→ Excerpted data:

# # # # # # #

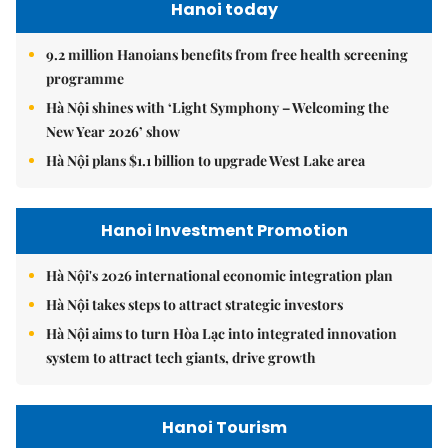
Hanoi today
9.2 million Hanoians benefits from free health screening
programme
Hà Nội shines with ‘Light Symphony – Welcoming the
New Year 2026’ show
Hà Nội plans $1.1 billion to upgrade West Lake area
Hanoi Investment Promotion
Hà Nội's 2026 international economic integration plan
Hà Nội takes steps to attract strategic investors
Hà Nội aims to turn Hòa Lạc into integrated innovation
system to attract tech giants, drive growth
Hanoi Tourism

# # # # # # #

→ Exercise instructions:
Filter the records above and copy every line that contains the word "attract".

→ Problem solution:
Hà Nội takes steps to attract strategic investors
system to attract tech giants, drive growth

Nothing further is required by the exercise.